と、その時である。魔道士が駆け込んできて、導師の耳元に何やら囁いた。導師の表情が変わる。
「何! それは真か!」
「はい‥‥たった今知らせが参りました」
導師は狼狽した様子で立ち去ろうとする。
「待て! 逃がすか!」
激昂するアランの前に将軍達とがしゃ髑髏が立ち塞がる。
「お前達と遊んでいる時間は無い――殺せ」
導師は将軍に命じると、奥に姿を消した。
「愚かなり‥‥導師様が本気で相手をすると思ったか。

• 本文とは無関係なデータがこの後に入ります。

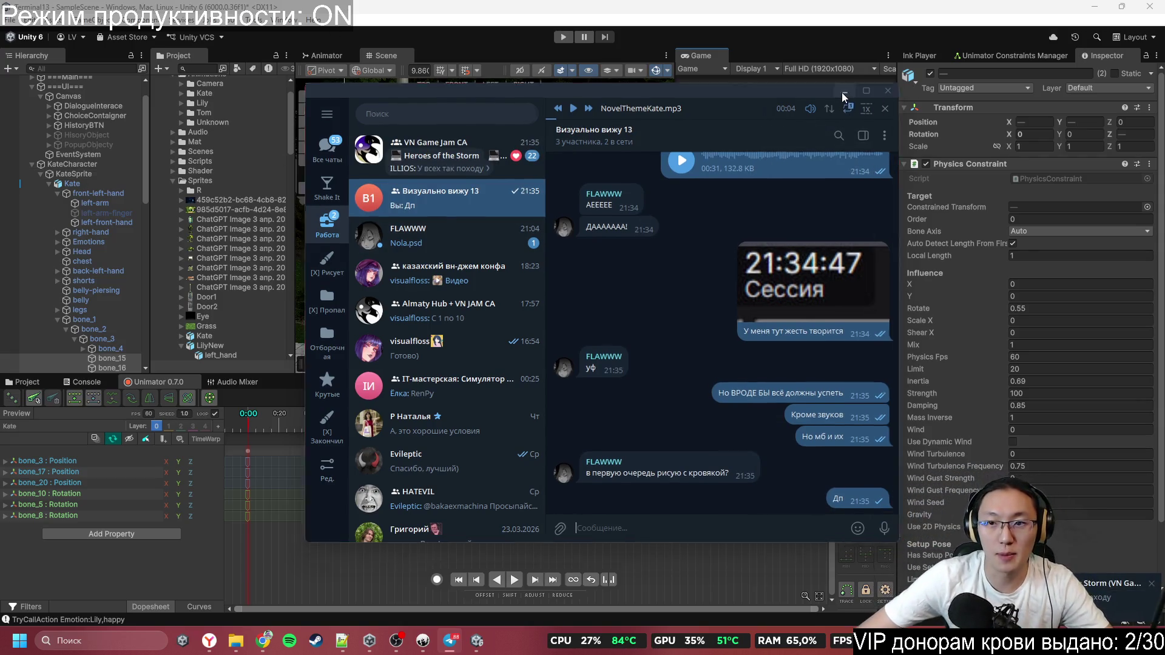
pyautogui.click(843, 91)
# Move Kate's animation playhead to 2:07 to preview her pose in the scene
pyautogui.click(444, 425)
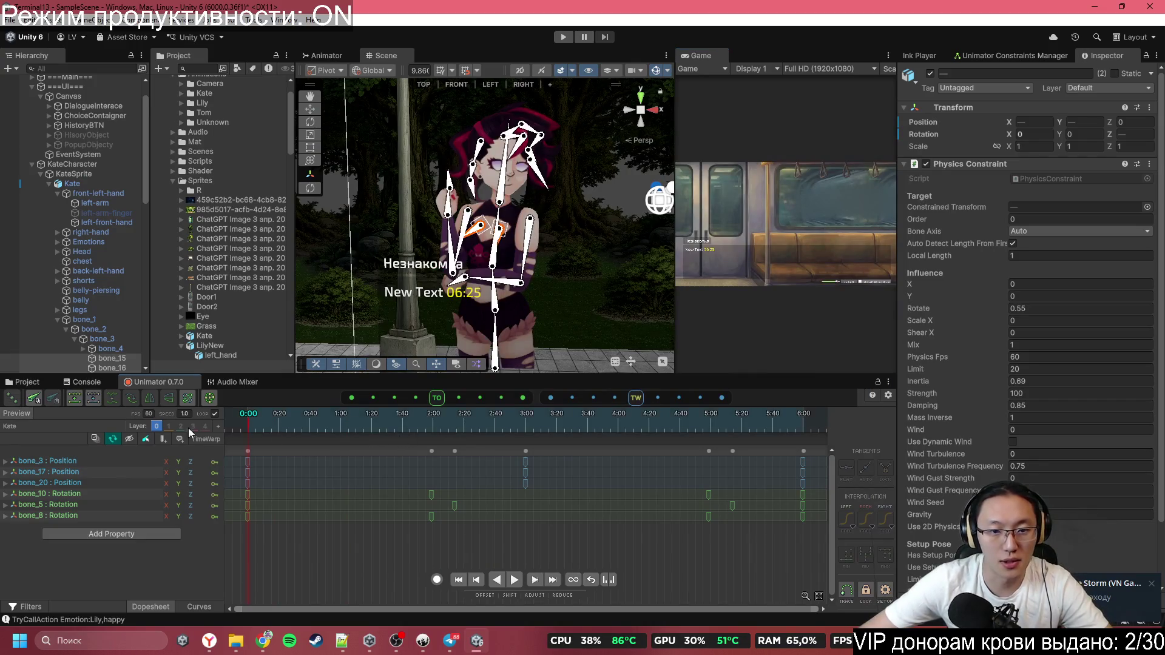
pyautogui.moveTo(408, 651)
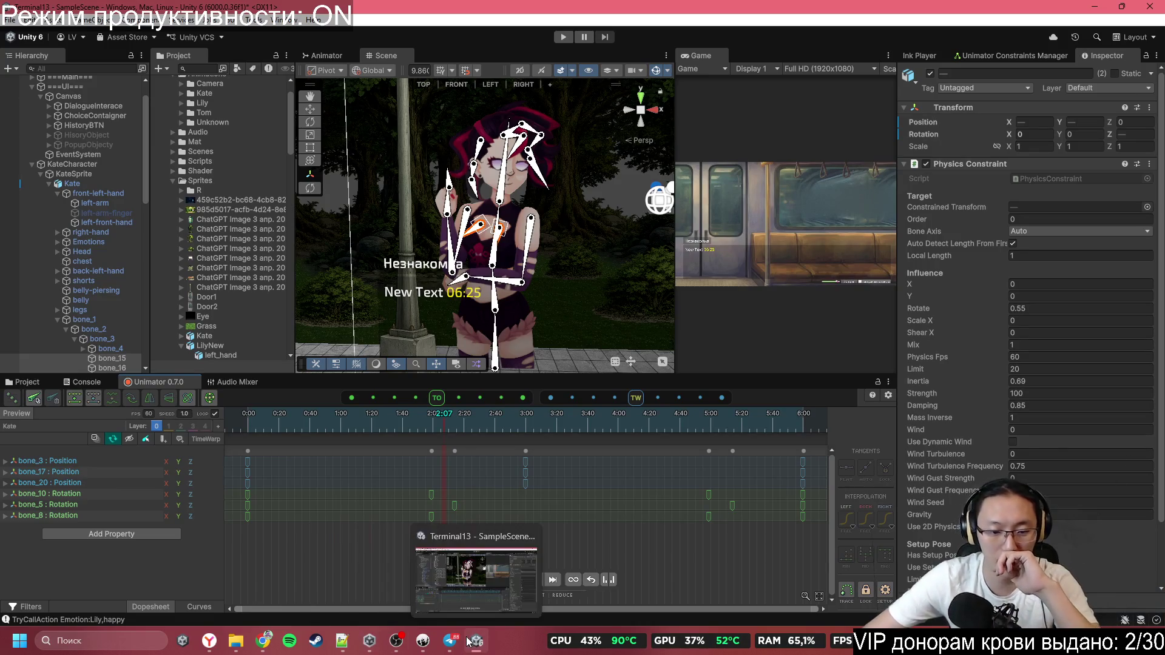
pyautogui.scroll(-5, 510, 289)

貴様らはここで死ぬのだ」
将軍はそう言って、周囲の亡者達に号令する。圧倒的多数の亡者が冒険者を取り囲みつつ動く――。
「逃げるのじゃ!」
魁厳はゼムゼム水を上空から降りかけた。亡者の列が一瞬乱れる。冒険者たちは後退するがそこは亡者の壁――だが奇跡的に南雲ら騎兵隊が突破してきて退路を開く。
「何とか間に合ったようね」
「すまん! 導師は討ち漏らした!」
「仕方ないわ、とにかく一旦引きましょう」
かくして、冒険者達は命からがら逃げ出した。
「何だ? どうした?」
白翼寺は慌しく駆け抜けていく侍を呼び止めた。
「敵が引き上げて行きますぞ! 奇跡だ、奇跡が起きましたぞ!」
「引き上げていく?」
白翼寺は前線に出ると、欄華やセイル、文乃やベアータと合流した。
「敵が引き上げていく‥‥どうなってんだ?」
奇襲部隊のアランたちが空から戻ってくる。
「導師は討てなかったが、何か予想外のことが起きたらしい。慌てて姿を消しやがった」
不死軍に何が起こったのか? とにかくも舞鶴は救われた。
撤退する不死軍を地平線に見やりつつ、冒険者達、丹後軍の兵士達は呆然と立ち尽くすのだった。